**Given records:**

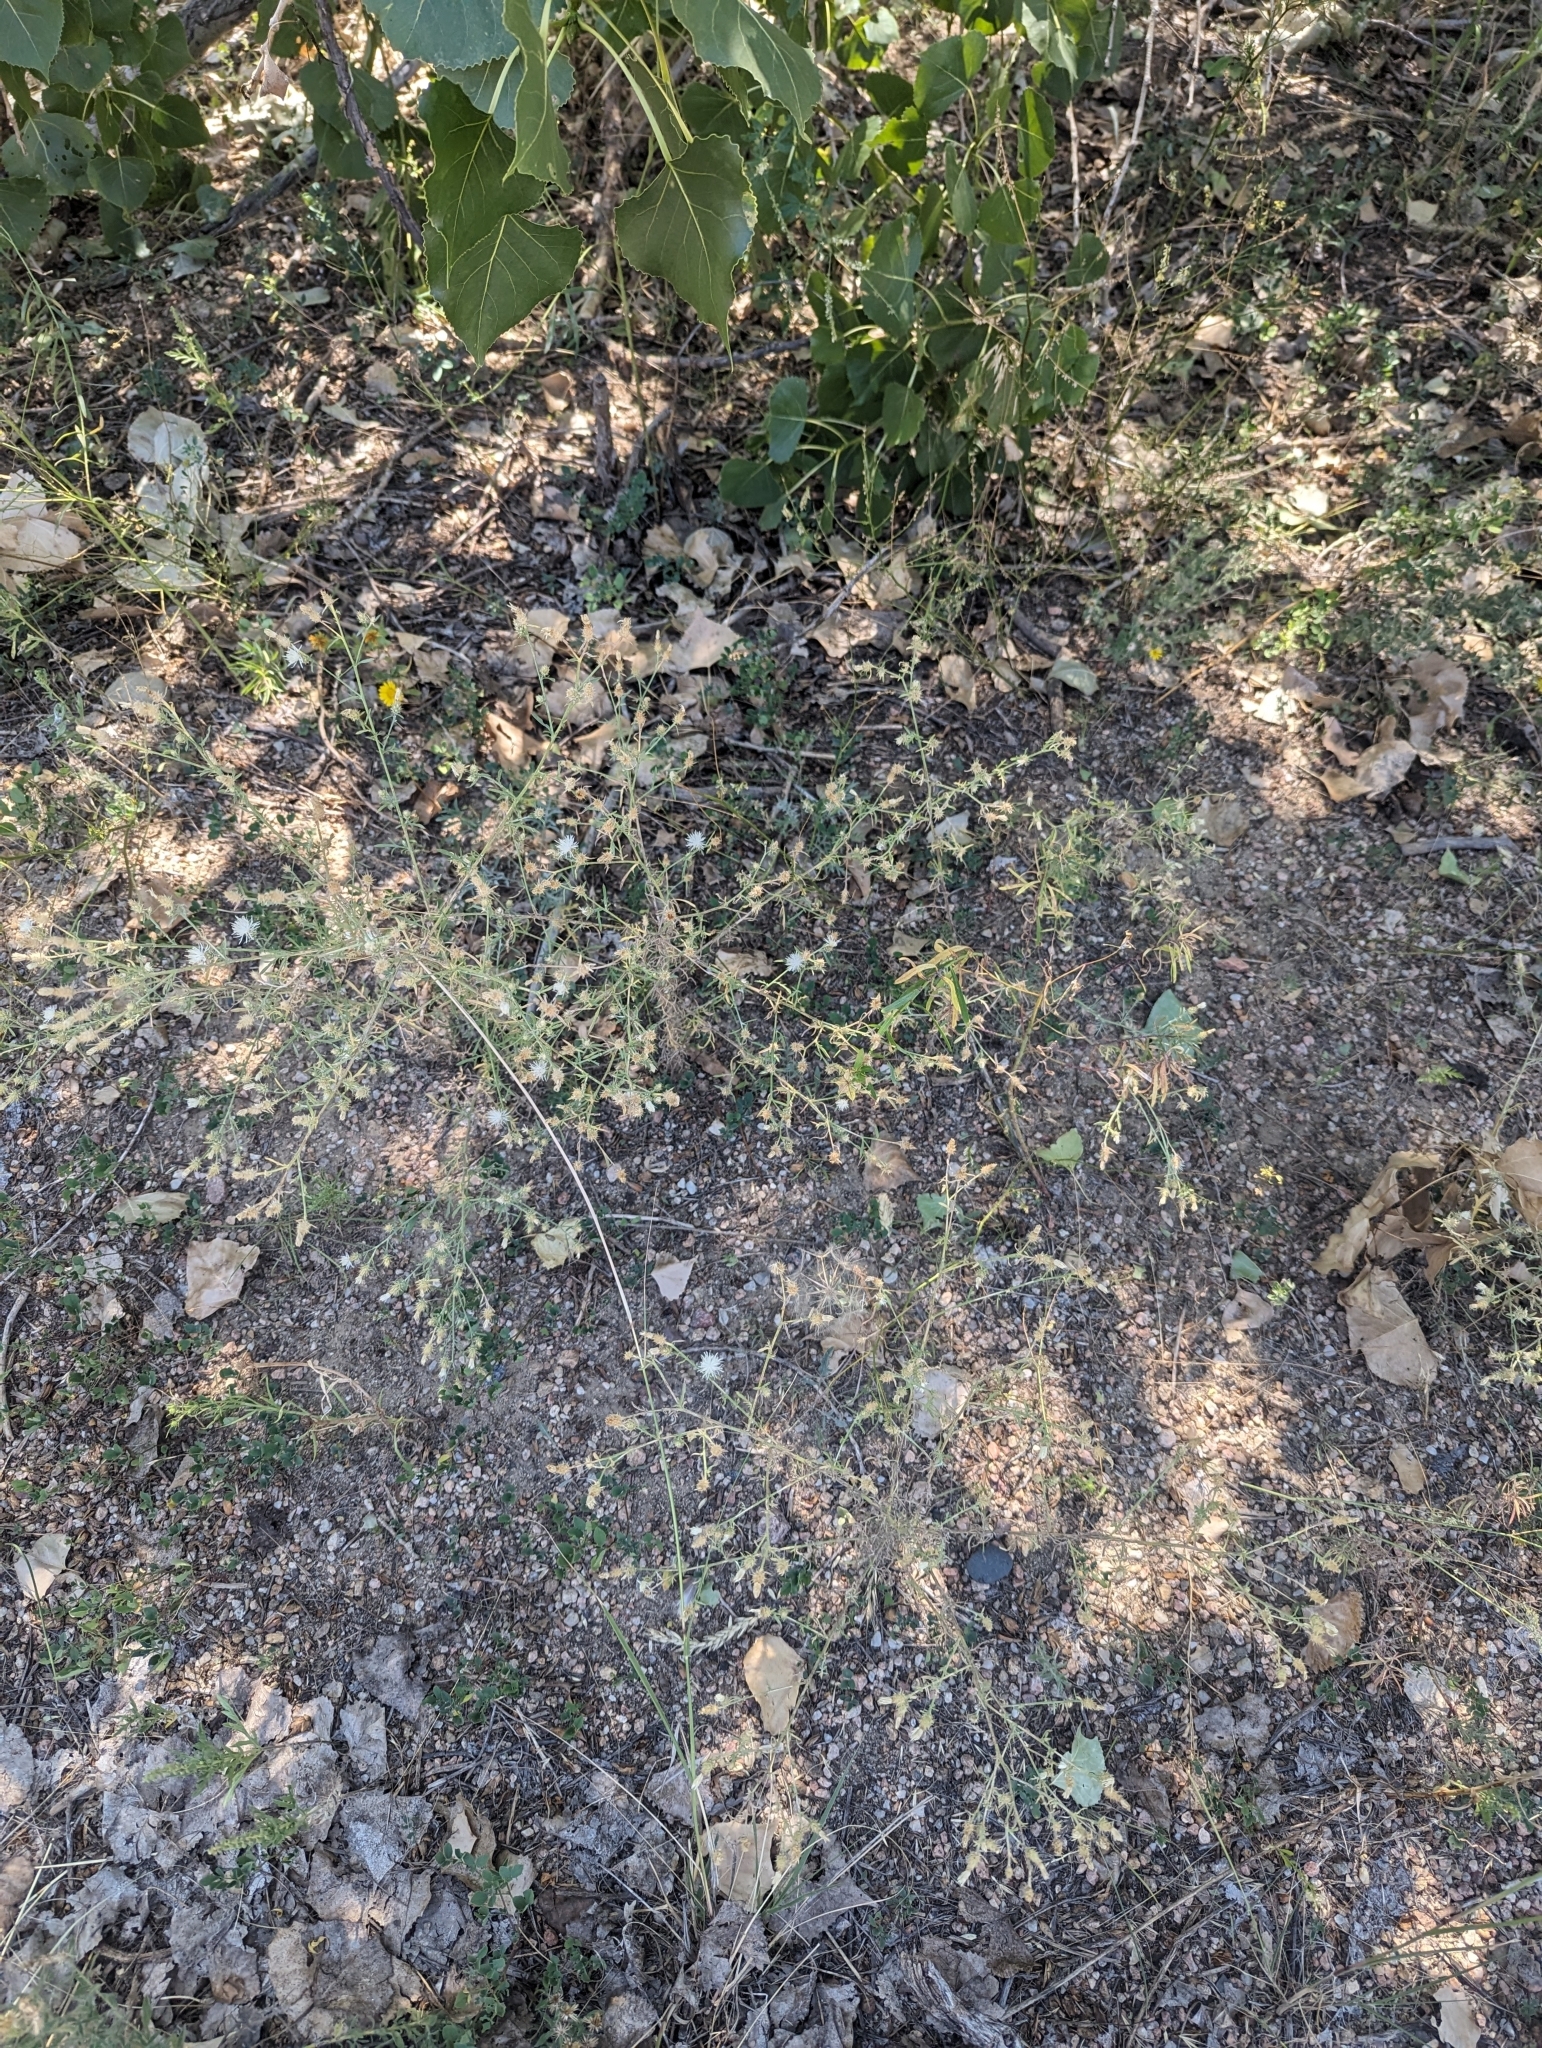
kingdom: Plantae
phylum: Tracheophyta
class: Magnoliopsida
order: Asterales
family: Asteraceae
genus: Centaurea
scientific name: Centaurea diffusa
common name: Diffuse knapweed
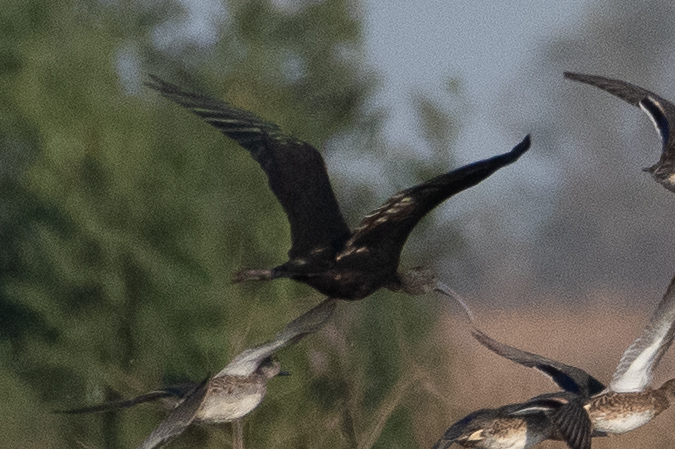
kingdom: Animalia
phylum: Chordata
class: Aves
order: Pelecaniformes
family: Threskiornithidae
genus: Plegadis
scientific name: Plegadis chihi
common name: White-faced ibis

**Brief:**
Rewrite all the entries above, changing "common name" to "English name" and keeping everything else the same. Leave out the pictures.

**Complete output:**
kingdom: Plantae
phylum: Tracheophyta
class: Magnoliopsida
order: Asterales
family: Asteraceae
genus: Centaurea
scientific name: Centaurea diffusa
English name: Diffuse knapweed
kingdom: Animalia
phylum: Chordata
class: Aves
order: Pelecaniformes
family: Threskiornithidae
genus: Plegadis
scientific name: Plegadis chihi
English name: White-faced ibis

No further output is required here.